■ EXCERPTED TEXT ■

+++

# What is your favourite horse activity?



## Guest (Jun 20, 2008)

I like grooming and schooling best, which is probably why I love showing. There's no showing classes where I am at the moment (my horse doesn't travel) and I'm skint anyway, so no more competing for us. I miss it though. What does everyone else like doing?


----------



## bee112 (Apr 12, 2008)

I'll like hacks and cross country.. used to do loads of the charity rides.. miss it loads!


----------



## tashi (Dec 5, 2007)

I was captain of the Prince Phillip cup team - loved that, but really enjoyed show jumping and eventing although the dressage was not my strong point


----------



## bee112 (Apr 12, 2008)

tashi said:


> dressage was not my strong point


he he same here.. my arab mare found dressage very boring and much preferred galloping round the countryside!


----------



## tashi (Dec 5, 2007)

bee112 said:


> he he same here.. my arab mare found dressage very boring and much preferred galloping round the countryside!


mmm mine were always looking ahead knowing the cross country was to come and would just never settle it was always the fastest dressage test of the day LOL


----------



## bullbreeds (Jan 14, 2008)

I love showing too but my best thing is hunter trial


----------



## Dahlia-mouse (May 20, 2008)

I love showing and just riding in the nature on TÖLT that is much more fun than gallop 

Tölt is only in the Icelandic Horse....

and have only ride Icelandic horses  they are the best !


but i allso like show jumping  that is realy fun , specially on Icelandic one  they are so ''soft'' and realy strong


----------



## Guest (Jun 29, 2008)

so you're all speed freaks on here then! I love a good gallop too, as long as I've got room to stop. x


----------



## Dennyboy (Jan 3, 2008)

cross country  and a bit of gymkhana,and i did like the showing side 

All of it  especially the hacks when it quiet and theres no one around 

Mel


----------



## crofty (May 2, 2008)

I love taking Winston to longslade (mile long green) and just letting him go  blows away all those cobwebs... although could do with some goggles he's abit of speed demon!! Love cross country too, so much fun!


----------

+++

■ DIRECTIVE A ■
Rewrite the lines of the records starting from the line containing "created: October 2025*" through the end of the records, inclusive, swapping "Target" for "Platform" and leaving everything else unchanged.

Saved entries
+++

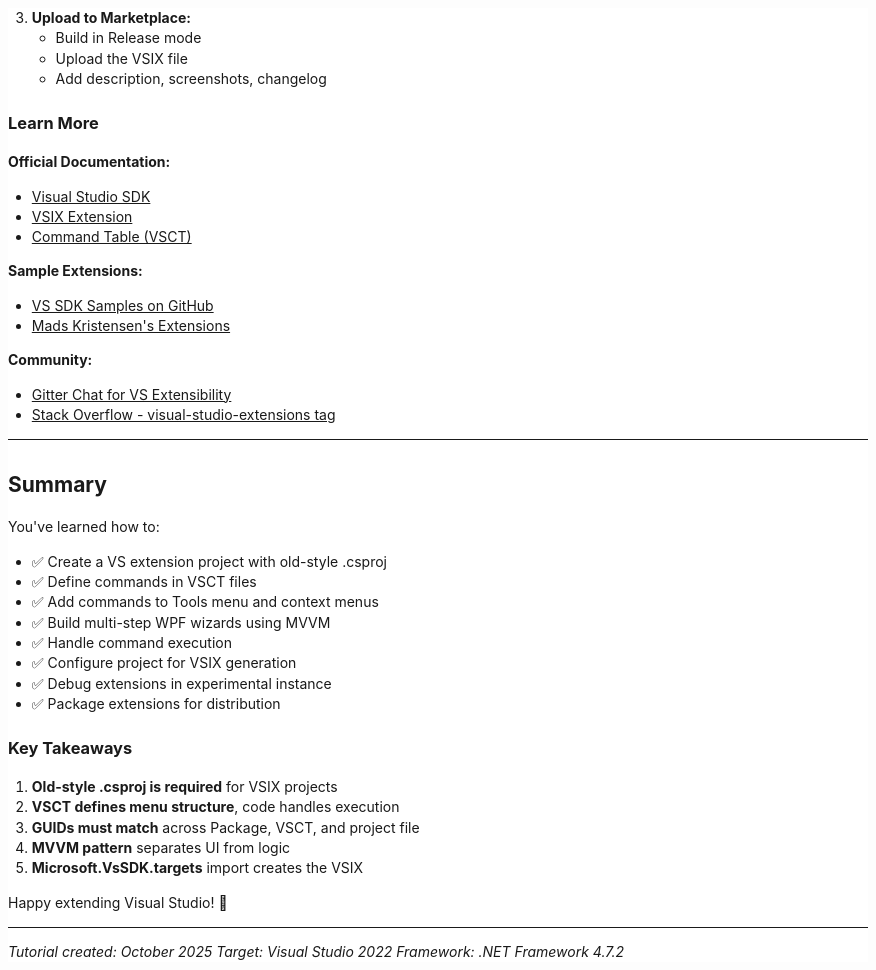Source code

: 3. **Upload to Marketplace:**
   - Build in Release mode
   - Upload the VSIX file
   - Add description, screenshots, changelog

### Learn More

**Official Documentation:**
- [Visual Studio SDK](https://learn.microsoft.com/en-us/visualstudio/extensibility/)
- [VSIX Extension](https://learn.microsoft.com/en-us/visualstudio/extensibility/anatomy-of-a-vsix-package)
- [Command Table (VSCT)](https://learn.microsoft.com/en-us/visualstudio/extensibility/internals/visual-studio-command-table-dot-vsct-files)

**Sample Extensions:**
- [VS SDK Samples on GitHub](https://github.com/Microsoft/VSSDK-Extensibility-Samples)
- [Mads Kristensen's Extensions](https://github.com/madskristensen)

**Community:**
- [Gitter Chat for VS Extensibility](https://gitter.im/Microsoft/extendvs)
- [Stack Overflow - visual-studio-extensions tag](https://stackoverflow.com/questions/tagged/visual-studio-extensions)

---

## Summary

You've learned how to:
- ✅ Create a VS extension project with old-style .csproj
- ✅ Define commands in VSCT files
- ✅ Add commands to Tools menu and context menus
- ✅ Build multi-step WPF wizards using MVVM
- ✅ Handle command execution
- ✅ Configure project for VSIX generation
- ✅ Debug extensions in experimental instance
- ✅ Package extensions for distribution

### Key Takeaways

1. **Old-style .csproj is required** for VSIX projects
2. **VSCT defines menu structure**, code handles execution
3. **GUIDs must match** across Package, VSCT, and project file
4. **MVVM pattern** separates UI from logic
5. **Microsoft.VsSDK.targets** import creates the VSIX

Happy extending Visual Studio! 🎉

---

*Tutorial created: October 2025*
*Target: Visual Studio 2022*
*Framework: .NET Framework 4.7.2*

+++

■ DIRECTIVE B ■
Transcribe the passage of the horse activity thread between "Tölt is only" and "(Jun 29, 2008)", inclusive.

■ TASK ANSWER A ■
*Tutorial created: October 2025*
*Platform: Visual Studio 2022*
*Framework: .NET Framework 4.7.2*

■ TASK ANSWER B ■
Tölt is only in the Icelandic Horse....

and have only ride Icelandic horses  they are the best !


but i allso like show jumping  that is realy fun , specially on Icelandic one  they are so ''soft'' and realy strong


----------



## Guest (Jun 29, 2008)